--- START Input ---
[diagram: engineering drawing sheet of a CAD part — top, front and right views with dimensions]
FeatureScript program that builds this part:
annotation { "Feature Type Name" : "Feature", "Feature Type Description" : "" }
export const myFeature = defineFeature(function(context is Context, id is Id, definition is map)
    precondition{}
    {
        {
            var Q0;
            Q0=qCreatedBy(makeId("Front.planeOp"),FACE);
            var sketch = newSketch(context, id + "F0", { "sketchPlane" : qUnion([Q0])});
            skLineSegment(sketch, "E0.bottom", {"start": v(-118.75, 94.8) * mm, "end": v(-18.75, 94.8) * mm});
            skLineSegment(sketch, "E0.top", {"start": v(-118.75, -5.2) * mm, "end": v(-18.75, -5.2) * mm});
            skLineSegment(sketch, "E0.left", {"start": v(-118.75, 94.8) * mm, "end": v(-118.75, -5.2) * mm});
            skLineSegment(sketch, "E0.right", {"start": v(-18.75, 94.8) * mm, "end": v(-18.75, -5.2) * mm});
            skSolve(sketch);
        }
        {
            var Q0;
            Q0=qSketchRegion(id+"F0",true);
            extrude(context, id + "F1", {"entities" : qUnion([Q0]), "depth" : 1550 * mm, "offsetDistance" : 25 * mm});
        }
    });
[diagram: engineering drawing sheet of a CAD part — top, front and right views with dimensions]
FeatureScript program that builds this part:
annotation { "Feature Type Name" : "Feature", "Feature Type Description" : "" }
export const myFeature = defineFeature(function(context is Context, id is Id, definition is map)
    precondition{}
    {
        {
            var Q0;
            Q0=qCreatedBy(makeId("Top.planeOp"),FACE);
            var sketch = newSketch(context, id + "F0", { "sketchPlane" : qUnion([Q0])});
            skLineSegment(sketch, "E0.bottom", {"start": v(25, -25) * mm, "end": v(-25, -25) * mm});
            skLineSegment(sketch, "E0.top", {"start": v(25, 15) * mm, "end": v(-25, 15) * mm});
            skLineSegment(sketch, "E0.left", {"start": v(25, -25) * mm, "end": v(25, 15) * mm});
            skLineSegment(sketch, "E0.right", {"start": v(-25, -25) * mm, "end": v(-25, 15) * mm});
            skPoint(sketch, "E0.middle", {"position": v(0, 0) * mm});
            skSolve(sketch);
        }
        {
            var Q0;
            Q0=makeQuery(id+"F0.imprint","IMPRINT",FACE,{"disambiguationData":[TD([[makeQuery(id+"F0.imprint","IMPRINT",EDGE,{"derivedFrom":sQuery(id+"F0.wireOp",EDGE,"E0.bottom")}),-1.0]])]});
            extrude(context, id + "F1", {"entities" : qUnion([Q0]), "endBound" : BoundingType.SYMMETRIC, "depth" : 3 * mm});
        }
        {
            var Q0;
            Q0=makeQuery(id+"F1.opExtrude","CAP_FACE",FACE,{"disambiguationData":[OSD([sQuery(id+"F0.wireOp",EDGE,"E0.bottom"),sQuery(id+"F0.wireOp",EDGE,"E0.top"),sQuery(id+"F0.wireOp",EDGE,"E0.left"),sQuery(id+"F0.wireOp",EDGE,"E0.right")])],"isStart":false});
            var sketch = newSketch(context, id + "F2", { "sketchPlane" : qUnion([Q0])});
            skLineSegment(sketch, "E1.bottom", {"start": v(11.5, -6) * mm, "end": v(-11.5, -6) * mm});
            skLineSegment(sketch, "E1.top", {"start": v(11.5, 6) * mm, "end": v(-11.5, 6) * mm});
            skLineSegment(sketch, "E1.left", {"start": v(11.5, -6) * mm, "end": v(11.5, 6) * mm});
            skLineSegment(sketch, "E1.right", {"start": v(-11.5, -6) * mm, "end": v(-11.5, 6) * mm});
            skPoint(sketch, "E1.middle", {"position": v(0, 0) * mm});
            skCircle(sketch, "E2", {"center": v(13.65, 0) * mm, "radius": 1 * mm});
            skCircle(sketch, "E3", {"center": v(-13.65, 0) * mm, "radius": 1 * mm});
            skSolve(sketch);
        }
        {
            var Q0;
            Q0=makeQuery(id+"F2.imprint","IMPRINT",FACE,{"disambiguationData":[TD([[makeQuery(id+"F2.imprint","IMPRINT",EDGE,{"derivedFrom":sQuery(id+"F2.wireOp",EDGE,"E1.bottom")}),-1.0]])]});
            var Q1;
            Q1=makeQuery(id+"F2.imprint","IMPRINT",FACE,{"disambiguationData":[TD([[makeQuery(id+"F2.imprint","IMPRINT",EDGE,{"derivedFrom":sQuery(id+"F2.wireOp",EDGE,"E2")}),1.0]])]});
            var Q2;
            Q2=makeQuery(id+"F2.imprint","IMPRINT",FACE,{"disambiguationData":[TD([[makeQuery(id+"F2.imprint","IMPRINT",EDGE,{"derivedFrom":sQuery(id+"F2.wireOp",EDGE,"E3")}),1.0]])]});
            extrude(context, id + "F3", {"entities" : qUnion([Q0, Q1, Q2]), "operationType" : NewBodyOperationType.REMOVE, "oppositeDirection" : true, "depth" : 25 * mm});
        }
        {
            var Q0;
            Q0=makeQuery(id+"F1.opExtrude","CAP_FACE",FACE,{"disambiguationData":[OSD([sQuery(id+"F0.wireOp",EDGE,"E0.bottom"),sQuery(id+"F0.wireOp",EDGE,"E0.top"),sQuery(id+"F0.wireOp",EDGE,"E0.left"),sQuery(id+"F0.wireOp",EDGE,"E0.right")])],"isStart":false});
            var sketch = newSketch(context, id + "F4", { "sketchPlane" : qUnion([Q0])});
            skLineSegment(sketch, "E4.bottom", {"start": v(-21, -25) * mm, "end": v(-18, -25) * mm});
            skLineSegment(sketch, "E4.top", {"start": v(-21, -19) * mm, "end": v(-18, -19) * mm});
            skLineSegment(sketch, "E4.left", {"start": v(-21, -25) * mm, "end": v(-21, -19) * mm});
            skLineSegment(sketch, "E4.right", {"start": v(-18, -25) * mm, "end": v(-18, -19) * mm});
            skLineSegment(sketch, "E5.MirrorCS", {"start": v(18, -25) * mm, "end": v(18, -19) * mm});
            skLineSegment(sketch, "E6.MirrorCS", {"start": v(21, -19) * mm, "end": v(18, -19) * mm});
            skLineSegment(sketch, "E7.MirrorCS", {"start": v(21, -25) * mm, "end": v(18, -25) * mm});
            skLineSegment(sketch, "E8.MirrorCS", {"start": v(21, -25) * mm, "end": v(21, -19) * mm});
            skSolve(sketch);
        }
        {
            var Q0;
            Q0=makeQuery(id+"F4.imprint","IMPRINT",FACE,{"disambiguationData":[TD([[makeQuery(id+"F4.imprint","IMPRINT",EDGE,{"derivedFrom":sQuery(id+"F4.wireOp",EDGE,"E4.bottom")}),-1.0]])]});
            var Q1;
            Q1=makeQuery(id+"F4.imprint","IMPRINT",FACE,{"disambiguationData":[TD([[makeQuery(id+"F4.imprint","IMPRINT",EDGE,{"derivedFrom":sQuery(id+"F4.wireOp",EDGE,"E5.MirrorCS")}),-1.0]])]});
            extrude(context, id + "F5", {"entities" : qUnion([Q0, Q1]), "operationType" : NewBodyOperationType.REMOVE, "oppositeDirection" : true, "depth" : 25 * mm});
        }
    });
--- END Input ---
_Goal_.
Report every line in the CAD file records above that contains the string "qCreatedBy", matching case exactly.

_Reply to the task_.
            Q0=qCreatedBy(makeId("Front.planeOp"),FACE);
            Q0=qCreatedBy(makeId("Top.planeOp"),FACE);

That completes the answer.